Friday, November 22, 2024

Editorial: Climate restoration calls for action

There is no Planet B. 

This is all we have. Therefore, we need to begin to protect it, not with just legislation proposed, but with non-performative activism and practicing sustainability in our everyday lives. 

In 2021, the United Nations released a report that warned that the changes in environment caused by human activity are irreversible, putting billions of us at risk, and warned that we are in a code red for humanity. At this current rate, our climate will be between 2.1° and 3.9° warmer by 2100. Communities would hardly be able to function, and the climate would be unbearably difficult to survive in. 

We will most likely experience more natural disasters, extreme heating and drought, a shortage of crops and food, and a decrease in species that have lived on this planet for thousands of years.

“The world faces unavoidable multiple climate hazards over the next two decades with global warming of 1.5°C (2.7°F). Even temporarily exceeding this warming level will result in additional severe impacts, some of which will be irreversible. Risks for society will increase, including to infrastructure and low-lying coastal settlements,” stated this past February in the summary for policymakers of the IPCC, the Intergovernmental Panel on Climate Change, Working Group II report, ‘Climate Change 2022: Impacts, Adaptation and Vulnerability.’

Although in 2017, according to a report released by the Carbon Disclosure project, 100 companies are directly linked to 71% of total greenhouse emissions since 1998, there are still things we can do on an individual level to slow the damages being made on our ozone layer.

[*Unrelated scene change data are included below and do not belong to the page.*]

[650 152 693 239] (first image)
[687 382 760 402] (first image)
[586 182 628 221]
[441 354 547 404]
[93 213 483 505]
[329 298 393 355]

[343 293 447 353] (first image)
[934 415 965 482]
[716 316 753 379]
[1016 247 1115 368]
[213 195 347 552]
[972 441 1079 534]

As in the U.S., in 2018, from a released report, ‘U.S. Leads in Greenhouse Gas Reductions, but some States Are Falling Behind,’ from the Environmental and Energy Study Institute, our country accounts for only about five% of global population, but is responsible for 30% of global energy use and 28% of carbon emissions.

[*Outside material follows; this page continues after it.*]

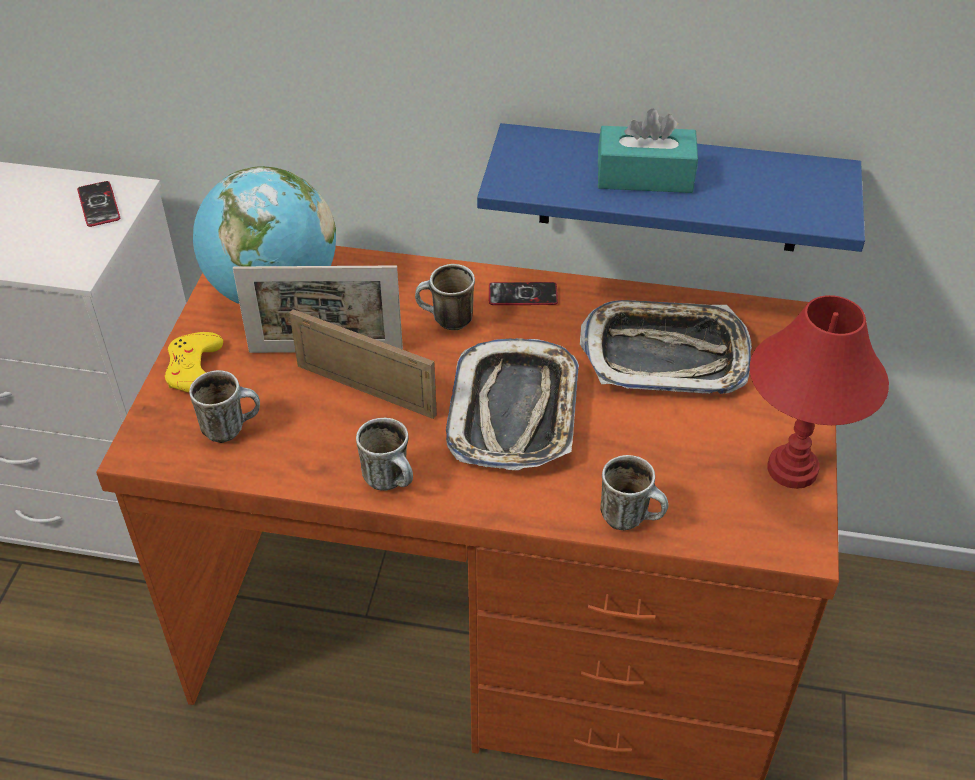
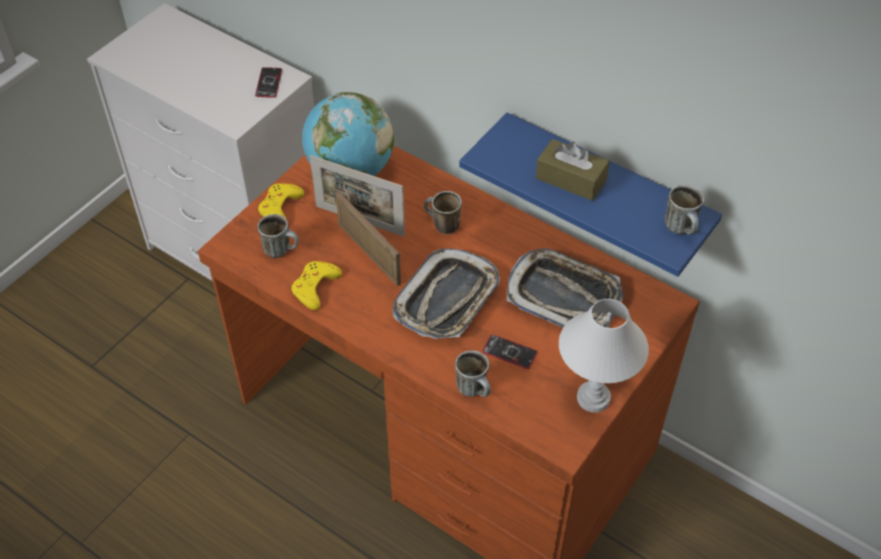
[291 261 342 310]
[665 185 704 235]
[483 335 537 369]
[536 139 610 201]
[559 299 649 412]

Our ozone layer is depleting. Our planet is dying. It will not take long before we make our home inhabitable. To slow human-caused global warming, those who can afford a solar and wind energy change in energy usage would help immensely, even if it is a small change. It will emit less heat trapping gasses in the atmosphere. Support local businesses that use and promote sustainable practices, use reusable bags, and start composting food and reusing simple things to lessen the amount of trash we build. Bike instead of drive, and recognize that we have a voice. Change starts with us. 

This is not the future we want for our children and future generations. This is still happening, day by day, among all the other issues we need to continue tackling. Continue activism and continue pushing for change in the institution that governs us. President Biden has introduced his plan for cutting emissions March 28; a $5.8 trillion budget request for fiscal year 2023, including nearly $45 billion for several federal agencies to tackle climate change. However, it outlines little of directly decreasing greenhouse gas emissions from vehicles and power plants. It may be hard to keep practicing activism when it feels like voices are not being listened to. Stay resilient.

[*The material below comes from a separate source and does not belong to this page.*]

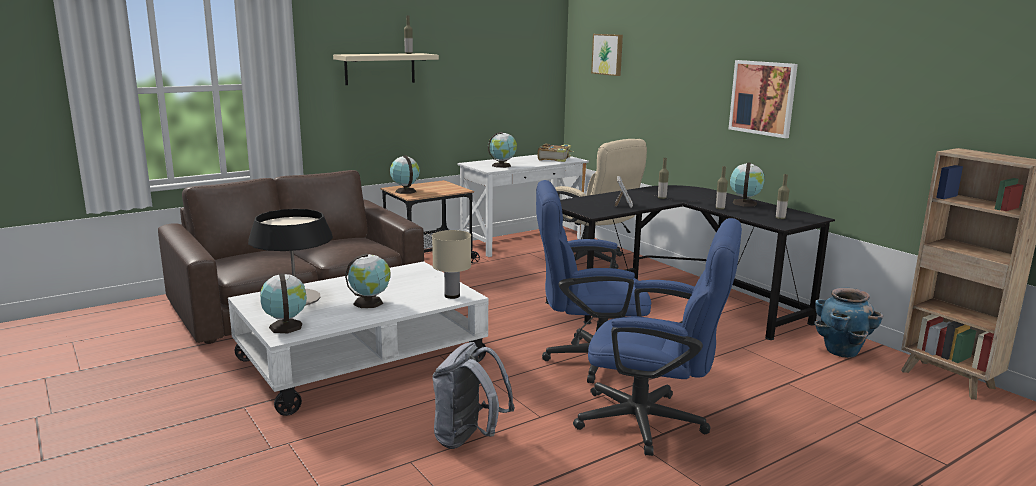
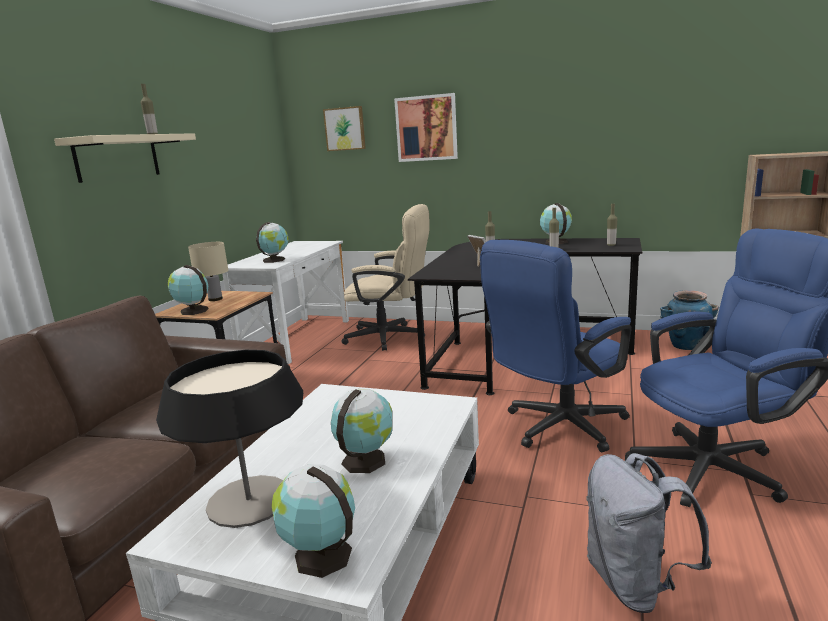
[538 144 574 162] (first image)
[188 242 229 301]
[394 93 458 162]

The institution that is supposed to protect us needs to step up. 

According to climate.gov, “Stabilizing global temperature near its current level requires eliminating all emissions of heat-trapping gasses or, equivalently, achieving a carbon-neutral society in which people remove as much carbon from the atmosphere as they emit. Achieving this goal will require substantial societal changes in energy technologies and infrastructure that go beyond the collective actions of individuals and households to reduce emissions.”